L'accélération dans l'aéronautique : 

L'aéronautique utilise les composites depuis déjà plusieurs dizaine d'années : l'Airbus A320 utilisait 7 % de composites en 1980. La demande des compagnies aériennes de baisser les coûts d'usage au km parcouru a conduit les 2 principaux concurrents Boeing et Airbus à se livrer bataille sur le terrain de l'allègement des avions afin de réduire leurs consommations de carburant. Le carburant représente actuellement  entre 25% (court courrier) et 44% (long courrier) des coûts globaux d'exploitation contre respectivement 10 à 15% (chiffres 2009 du PIPAME, origine Air France). Dans ce contexte on constate une accélération de l'intégration des composites dans les pièces structurelles  : le futur A350 qui volera en 2013 utilisera 53 % de composites, du même niveau que son concurrent le Boeing B787 (cf graphique ci dessous). De fait, le niveau d'intégration des composites est devenu une mesure de l'avance ou du retard technologique entre les deux avionneurs.

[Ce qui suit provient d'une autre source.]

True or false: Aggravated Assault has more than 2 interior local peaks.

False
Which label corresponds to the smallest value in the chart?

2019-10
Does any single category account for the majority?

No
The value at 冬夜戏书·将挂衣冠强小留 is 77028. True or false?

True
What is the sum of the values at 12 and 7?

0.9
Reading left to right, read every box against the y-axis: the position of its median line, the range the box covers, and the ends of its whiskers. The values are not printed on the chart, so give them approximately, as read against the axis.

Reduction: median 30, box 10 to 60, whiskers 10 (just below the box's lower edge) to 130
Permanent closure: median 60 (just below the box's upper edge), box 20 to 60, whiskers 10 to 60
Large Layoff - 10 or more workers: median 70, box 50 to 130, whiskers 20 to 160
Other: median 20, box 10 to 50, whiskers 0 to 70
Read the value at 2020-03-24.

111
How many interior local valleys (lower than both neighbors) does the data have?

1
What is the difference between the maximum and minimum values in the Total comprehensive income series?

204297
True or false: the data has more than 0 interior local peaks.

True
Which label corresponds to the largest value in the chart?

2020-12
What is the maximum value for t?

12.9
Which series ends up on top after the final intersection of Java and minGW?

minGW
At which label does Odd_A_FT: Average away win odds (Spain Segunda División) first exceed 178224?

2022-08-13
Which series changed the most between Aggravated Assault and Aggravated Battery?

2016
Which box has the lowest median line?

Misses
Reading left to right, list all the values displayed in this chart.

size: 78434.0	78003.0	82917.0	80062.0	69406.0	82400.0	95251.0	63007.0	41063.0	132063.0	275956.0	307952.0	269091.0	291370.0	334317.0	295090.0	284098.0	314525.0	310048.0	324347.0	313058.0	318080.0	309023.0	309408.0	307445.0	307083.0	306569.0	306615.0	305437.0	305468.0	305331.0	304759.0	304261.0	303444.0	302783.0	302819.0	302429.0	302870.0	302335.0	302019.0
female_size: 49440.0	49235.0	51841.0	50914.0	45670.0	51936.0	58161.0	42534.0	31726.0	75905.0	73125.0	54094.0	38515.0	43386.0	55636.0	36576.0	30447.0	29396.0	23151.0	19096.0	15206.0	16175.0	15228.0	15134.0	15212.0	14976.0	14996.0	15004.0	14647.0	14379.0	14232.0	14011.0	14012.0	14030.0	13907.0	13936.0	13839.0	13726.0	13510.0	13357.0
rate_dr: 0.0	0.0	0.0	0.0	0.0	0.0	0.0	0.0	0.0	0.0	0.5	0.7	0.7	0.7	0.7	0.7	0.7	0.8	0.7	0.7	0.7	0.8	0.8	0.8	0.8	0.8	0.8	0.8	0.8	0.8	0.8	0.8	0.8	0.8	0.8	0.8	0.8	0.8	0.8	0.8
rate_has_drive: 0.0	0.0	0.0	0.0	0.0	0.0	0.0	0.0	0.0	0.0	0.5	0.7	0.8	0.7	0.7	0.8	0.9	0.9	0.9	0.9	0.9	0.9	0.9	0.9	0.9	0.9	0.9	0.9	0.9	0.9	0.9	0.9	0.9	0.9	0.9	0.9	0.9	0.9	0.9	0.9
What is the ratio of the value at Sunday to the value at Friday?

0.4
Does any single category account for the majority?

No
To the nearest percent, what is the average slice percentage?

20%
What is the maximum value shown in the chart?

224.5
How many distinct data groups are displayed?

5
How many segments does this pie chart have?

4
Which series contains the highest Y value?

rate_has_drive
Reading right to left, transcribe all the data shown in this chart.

 Part des composites dans l'aéronautique

(source PIPAME)

Des perspectives de développement du thermoplastique dans l'automobile

L'automobile est encore peu utilisatrice de ces matériaux puisqu'ils ne concernent aujourd'hui que 2 % des matériaux. Certains experts estiment qu'ils pourraient rapidement représenter 20% du poids d'un véhicule. Les gains de poids offerts par les composites et les réductions de consommation de carburants associées seront en effet un moteur puissant pour l'intégration des composites.

Comme indique Marc Perraudin, directeur de l'innovation chez Plastic Omnium, 2 facteurs principaux sont en train de donner un « prix de marché au kilo gagné » dans l'automobile :

  • Le renchérissement du prix du pétrole,
  • Le renforcement des normes de rejets de CO2 des véhicules sous peines de pénalités.
Dans ce contexte, le groupe annonce miser sur le développement des résines thermoplastiques mieux adaptées aux cadences élevés de l'automobile. Jusqu'à présent, les technologies à base de tissus pré-imprégnés thermodurcissables étaient en effet prédominantes. Ces technologies permettent des hautes performances mécaniques et sont relativement bien adaptées aux cadences de l'aéronautique. La technologie thermoplastique permet des performances techniques moindres mais sa mise en oeuvre en feuilles minces l'apparente aux techniques de tôlerie et permet des cadences plus élevées.

 

A l'image de l'aéronautique, qui en quelques années a opéré sa révolution culturelle en migrant d'un pur métier de chaudronnerie à 50% de composites dans la construction d'un avion, l'automobile devra elle aussi opérer cette mutation en intégrant de manière significative ces matériaux. Les freins techniques à lever sont encore présents mais l'évolution semble inéluctable.